By default Gateway is styled as an unobtrusive content container placed at the top of your webpage, for the usability reasons @Marten_Claridge has already explained. But if you want the pop-up to be more ‘in your face’ and harder to ignore when you land on the website, then the options already exist to make it more like that. It’s a very versatile stack.


(Rob Beattie) #4

Maybe a better approach is a window that pops up when visitors try and leave the page?
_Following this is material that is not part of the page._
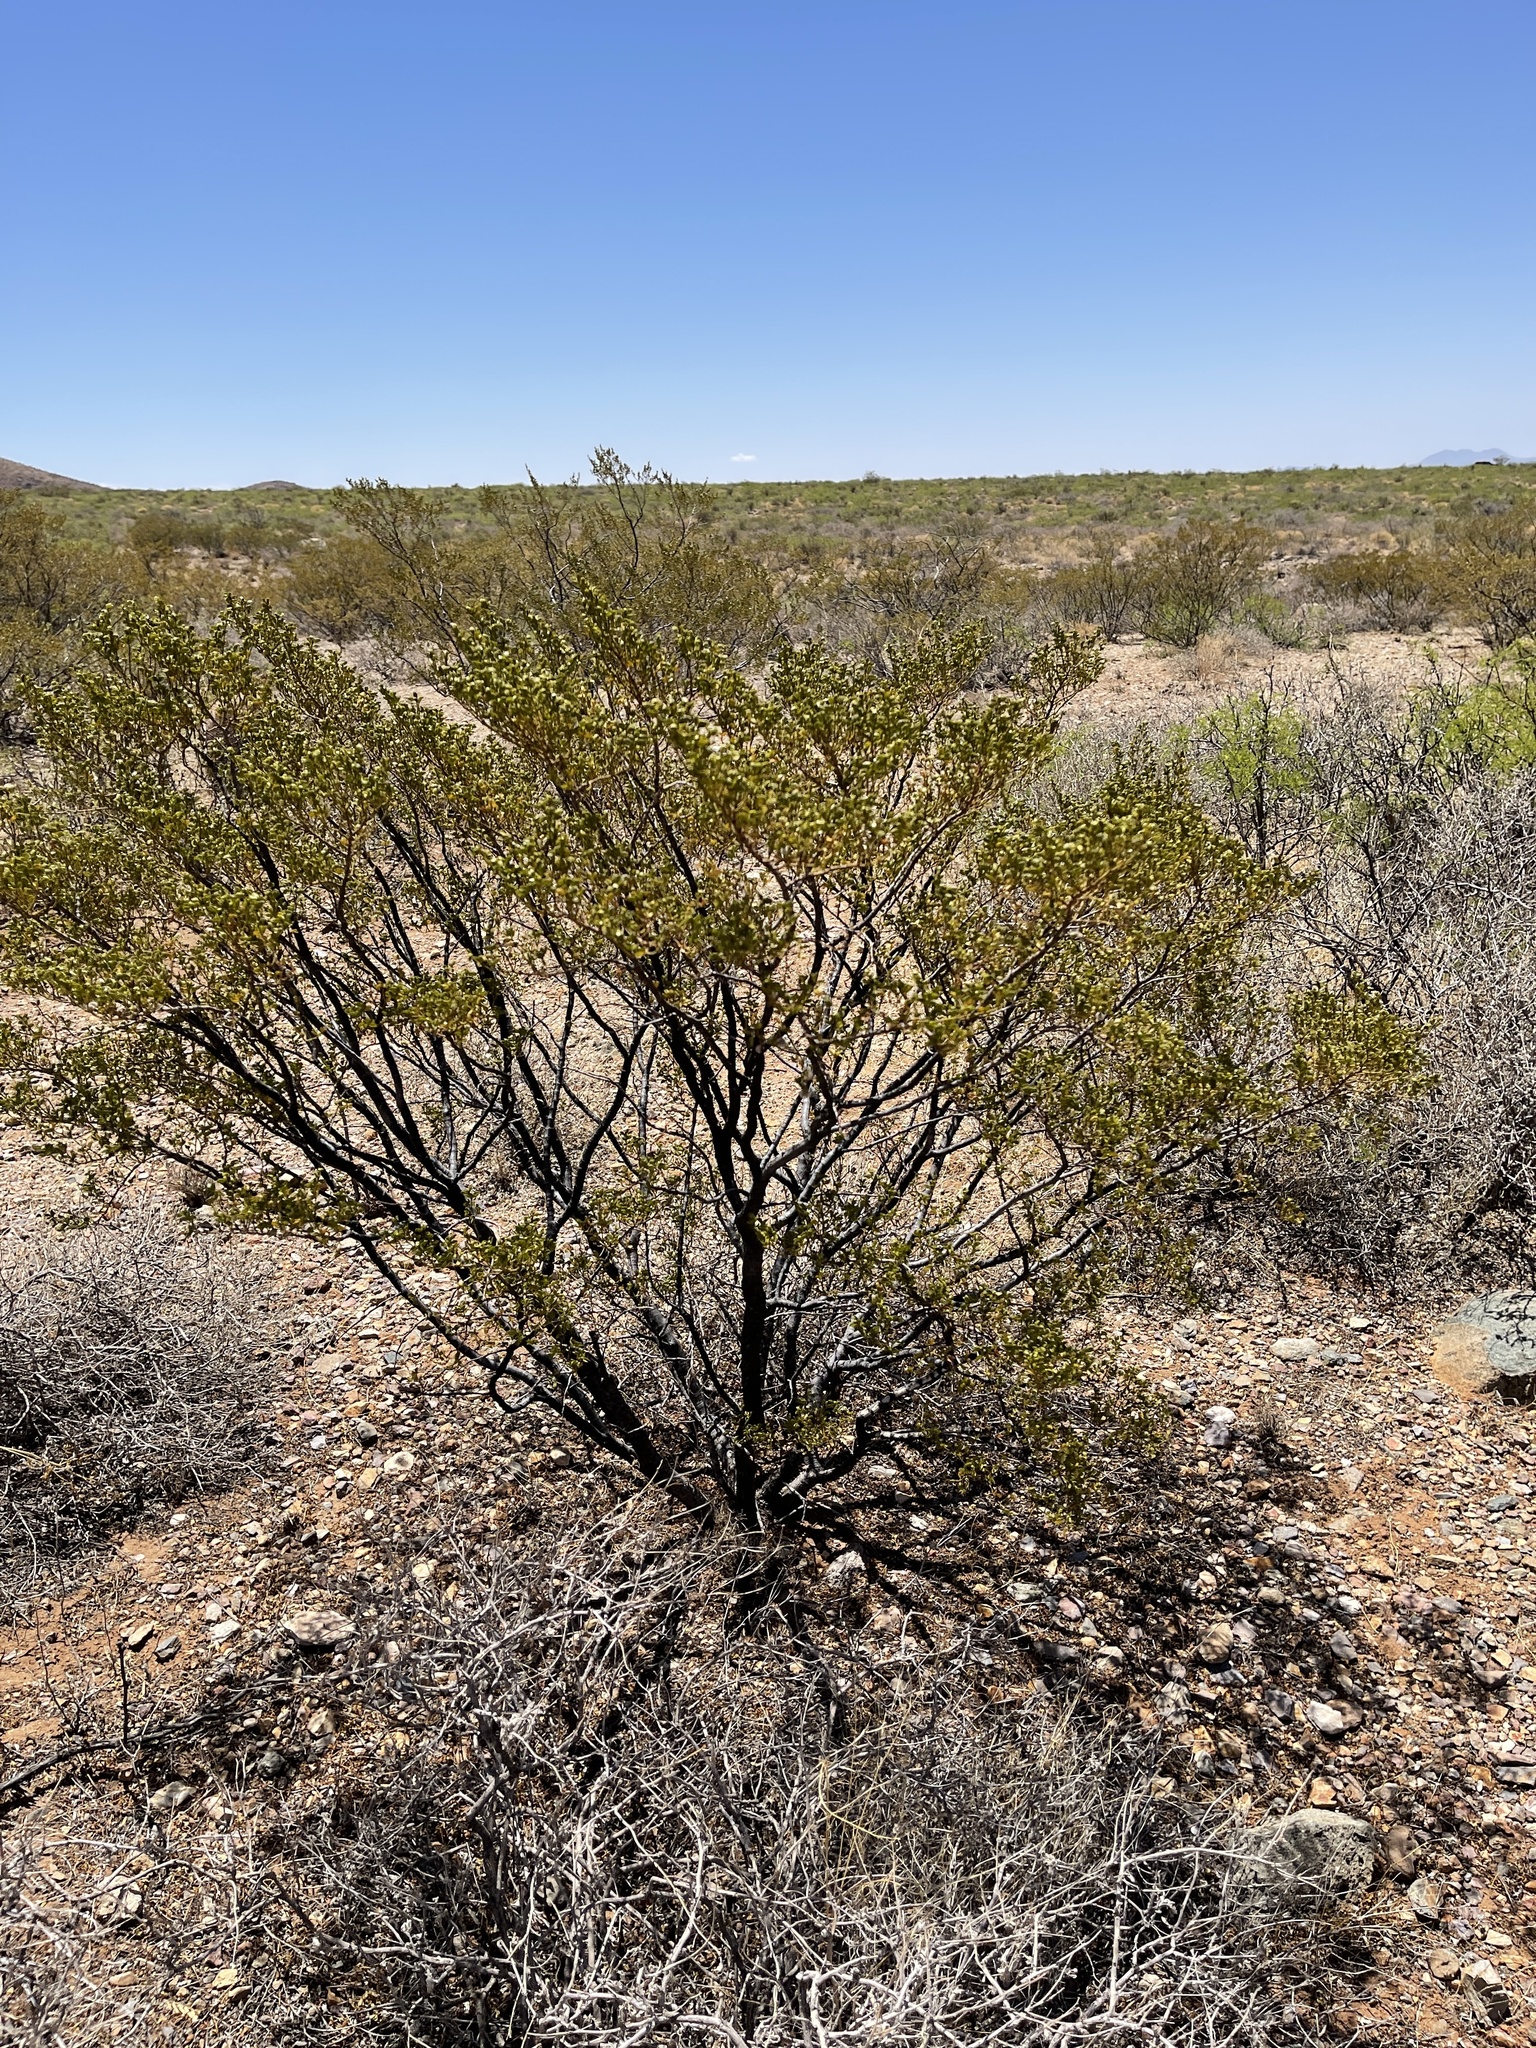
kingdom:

http://www.doobox.co.uk/stacks_store/demos/finalword.html

Rob


(Nik Fletcher) #5

Depending on who you’re using to collect the email address, MailChimp offers pre-built sign-up prompts that can be put on your site to gather signups. They are, though, somewhat annoying (and there are likely more elegant options).


(Bill Cokas) #6

Thanks–I’ll look into that and see what they look like!


(Bill Cokas) #7

That’s very interesting–and unexpected. As I tried the demo, I kept thinking that this version doesn’t prevent the visitor from doing anything…it “warns” you before you close the window, but you can still close the window and be done with it–without interacting with the warning message. With pop-ups, you’re prevented from touring the site until you interact with it in some way–either by closing it or filling out the requested info. It’s a trade-off, with “annoyance” being the main difference.


(Bill Cokas) #8

@willwood, @Marten_Claridge Thanks, everyone. I’m an indie author and critical to my marketing platform is building my email list. That’s the real goal of sending anyone to my website at all–not to sell books, but to capture their info so I can (hopefully) turn them into a fan over time and count on repeat support/purchases. Obviously, I want to give something of value in exchange for the email address, but thought knowing my strategy might help.


(Marten Claridge ) #9

@Bcokas — And you’re absolutely right, Bill, having a strategy is essential. In this instance, understanding the ‘annoyance factor’ of pop-ups means you can also have a secondary (more subtle) strategy within the body of the site to capture readers’ hearts, minds and info.